Reputation: 3651
I know pyinotify.Notifier.check_events(self, timeout=None)
can take a timeout - but I'd prefer it poll indefinitely. Is it possible to interrupt it?
I am calling Notifier.stop(self)
, but it does not seem to be escaping from check_events
.
In the below example, another thread calls stopIt()

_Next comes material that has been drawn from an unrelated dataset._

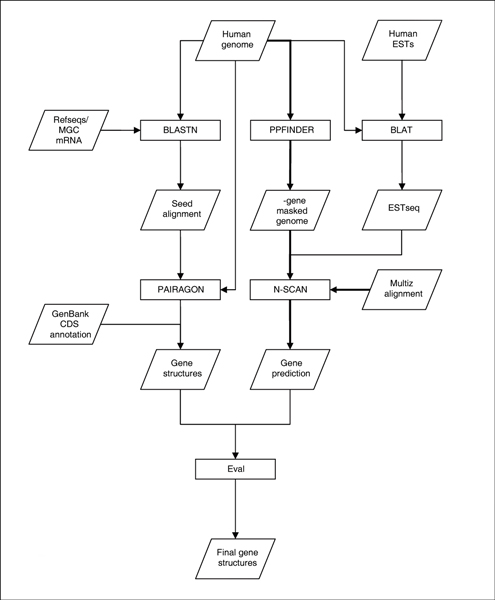
Block diagram of the Pairagon+N-SCAN_EST pipeline. The bold arrows mark the section of the flowchart corresponding to N-SCAN gene prediction.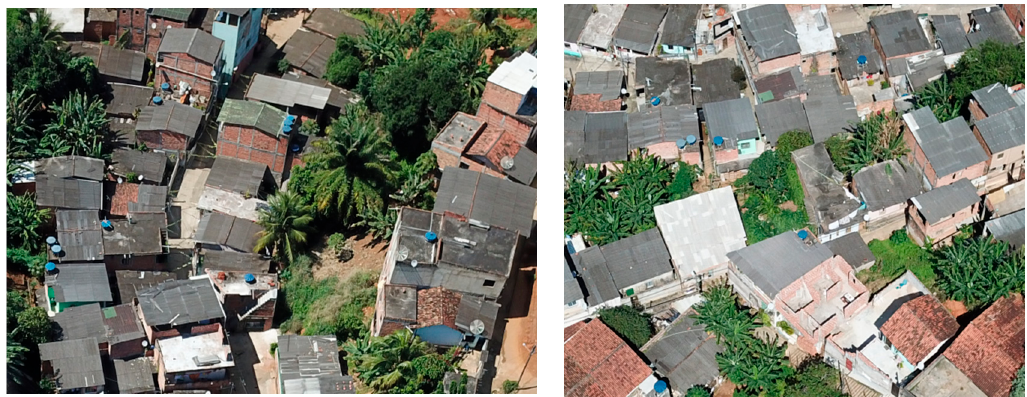
Figure 8. Oblique UAV images of the Alto do Cabrito neighborhood.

, and self.notifier.stop()
is called - but neither "check_events is True" nor "check_events is False" is printed:
def run(self):
self.notifier = pyinotify.Notifier(self.monitor, MyProcessing(self))
while True:
self.notifier.process_events()
print "Waiting at check_events"
if self.notifier.check_events():
print "check_events is True"
self.notifier.read_events()
else:
print "check_events is False"
print "Out of while"
return True
def stopIt(self):
self.notifier.stop()
Upvotes: 1
Views: 1223
Reputation: 880777
Even though threads run concurrently, each thread has its own independent flow of execution. One thread can not inject commands into another thread's flow of execution by calling its methods (such as by calling stopIt
).
So what else can we do? Well, besides the obvious option of using the timeout, you could use the other thread to create a dummy file, say, which triggers an IN_CREATE event which MyProcessing could then process.
I see MyProcessing(self)
knows self
, so it could set self.done = True
, (where self
is the threading.Thread instance, not the MyProcessing
instance.) MyProcessing
could then delete the dummy file.
Then you could use
if (not self.done) and self.notifier.check_events():
print "check_events is True"
self.notifier.read_events()
to break out of the check without setting a timeout.